Re: [PATCH v3 2/2] x86/pkeys: Set XSTATE_BV[PKRU] to 1 so that PKRU is XRSTOR'd correctly

From: Aruna Ramakrishna
Date: Mon Dec 02 2024 - 13:34:19 EST




> On Nov 22, 2024, at 4:10 PM, Dave Hansen <dave.hansen@xxxxxxxxx> wrote:
>
> On 11/19/24 09:45, Aruna Ramakrishna wrote:
>> PKRU value is not XRSTOR'd from the XSAVE area if the corresponding
>> XSTATE_BV[i] bit is 0. A wrpkru(0) sets XSTATE_BV[PKRU] to 0 on AMD
>> systems, which means the PKRU value updated on the sigframe later on,
>> in update_pkru_in_sigframe(), is ignored.
>>
>> To make this behavior consistent across Intel and AMD systems, and to
>> ensure that the PKRU value updated on the sigframe is always restored
>> correctly, explicitly set XSTATE_BV[PKRU] to 1.
>>
>> Fixes: 70044df250d0 ("x86/pkeys: Update PKRU to enable all pkeys before XSAVE")
>>
>> Signed-off-by: Aruna Ramakrishna <aruna.ramakrishna@xxxxxxxxxx>
>> Suggested-by: Rudi Horn <rudi.horn@xxxxxxxxxx>
>
> I still think this changelog needs quite a bit of work for someone to
> make sense of this if they read it in a year. Perhaps:
>
> --
>
> When XSTATE_BV[i] is 0, and XRSTOR attempts to restore state component
> 'i' it ignores any value in the XSAVE buffer and instead restores the
> state component's init value.
>
> This means that if XSAVE writes XSTATE_BV[PKRU]=0 then XRSTOR will
> ignore the value that update_pkru_in_sigframe() writes to the XSAVE buffer.
>
> XSTATE_BV[PKRU] only gets written as 0 if PKRU is in its init state. On
> Intel CPUs, basically never happens because the kernel usually
> overwrites the init value (aside: this is why we didn't notice this bug
> until now). But on AMD, the init tracker is more aggressive and will
> track PKRU as being in its init state upon any wrpkru(0x0).

+-------+

### Stated goal 1:
In the x86/pkeys patch thread, reproduce word for word everything between "From: Aruna Ramakrishna" and "update_pkru_in_sigframe(), is ignored.", inclusive.
### Stated goal 2:
Resume the x86/pkeys patch thread right after its final sentence.

### Collected data entries:
+-------+

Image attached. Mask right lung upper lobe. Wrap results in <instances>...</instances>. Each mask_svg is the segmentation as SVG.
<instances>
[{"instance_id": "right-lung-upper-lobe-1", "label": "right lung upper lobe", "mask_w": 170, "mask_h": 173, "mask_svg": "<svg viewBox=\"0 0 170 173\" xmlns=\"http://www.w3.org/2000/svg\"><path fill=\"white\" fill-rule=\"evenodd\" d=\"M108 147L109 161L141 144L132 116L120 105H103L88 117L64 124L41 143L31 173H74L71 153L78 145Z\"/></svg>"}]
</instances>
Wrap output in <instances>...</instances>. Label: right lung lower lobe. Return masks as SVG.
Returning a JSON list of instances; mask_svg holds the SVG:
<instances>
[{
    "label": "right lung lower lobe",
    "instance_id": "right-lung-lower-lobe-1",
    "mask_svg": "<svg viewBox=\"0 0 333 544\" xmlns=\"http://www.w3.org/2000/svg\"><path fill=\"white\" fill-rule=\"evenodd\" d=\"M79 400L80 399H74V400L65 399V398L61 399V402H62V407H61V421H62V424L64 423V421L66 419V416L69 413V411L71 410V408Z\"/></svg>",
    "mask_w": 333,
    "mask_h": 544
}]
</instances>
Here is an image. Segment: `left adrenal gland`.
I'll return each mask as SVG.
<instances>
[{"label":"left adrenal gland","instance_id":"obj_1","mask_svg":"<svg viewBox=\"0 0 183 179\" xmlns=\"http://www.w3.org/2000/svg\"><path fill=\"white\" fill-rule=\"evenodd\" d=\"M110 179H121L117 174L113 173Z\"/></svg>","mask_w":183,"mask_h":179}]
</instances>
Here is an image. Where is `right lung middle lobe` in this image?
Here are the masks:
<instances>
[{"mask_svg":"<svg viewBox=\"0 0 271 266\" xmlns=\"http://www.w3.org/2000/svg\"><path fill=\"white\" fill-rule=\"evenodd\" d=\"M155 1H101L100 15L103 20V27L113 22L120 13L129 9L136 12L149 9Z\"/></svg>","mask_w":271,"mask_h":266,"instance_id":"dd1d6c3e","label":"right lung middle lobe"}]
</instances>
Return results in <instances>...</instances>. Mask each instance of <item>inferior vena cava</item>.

+-------+

### Expected output 1:
From: Aruna Ramakrishna
Date: Mon Dec 02 2024 - 13:34:19 EST




> On Nov 22, 2024, at 4:10 PM, Dave Hansen <dave.hansen@xxxxxxxxx> wrote:
>
> On 11/19/24 09:45, Aruna Ramakrishna wrote:
>> PKRU value is not XRSTOR'd from the XSAVE area if the corresponding
>> XSTATE_BV[i] bit is 0. A wrpkru(0) sets XSTATE_BV[PKRU] to 0 on AMD
>> systems, which means the PKRU value updated on the sigframe later on,
>> in update_pkru_in_sigframe(), is ignored.

### Expected output 2:
> Unfortunately, sig_prepare_pkru() does just that: wrpkru(0x0).
>
> To fix this, always overwrite the sigframe XSTATE_BV with a value that
> has XSTATE_BV[PKRU]==1. This ensures that XRSTOR will not ignore what
> update_pkru_in_sigframe() wrote.
>
> The problematic sequence of events is something like this:
>
> Userspace does:
> * wrpkru(0xffff0000) (or whatever)
> * Hardware sets: XINUSE[PKRU]=1
> Signal happens, kernel is entered:
> * sig_prepare_pkru() => wrpkru(0x00000000)
> * Hardware sets: XINUSE[PKRU]=0 (aggressive AMD init tracker)
> * XSAVE writes most of XSAVE buffer, including
> XSTATE_BV[PKRU]=XINUSE[PKRU]=0
> * update_pkru_in_sigframe() overwrite PKRU in XSAVE buffer
> ... signal handling
> * XRSTOR sees XSTATE_BV[PKRU]==0, ignores just-written value
> from update_pkru_in_sigframe()
>
> But otherwise, I think the code is fine:
>
> Acked-by: Dave Hansen <dave.hansen@xxxxxxxxxxxxxxx>
>
> I can fix up the changelog at application time if everyone is OK with it.

Thank you Dave. I agree, this reads better.

I’m a little unclear if I should send out a v4 with the updated changelog.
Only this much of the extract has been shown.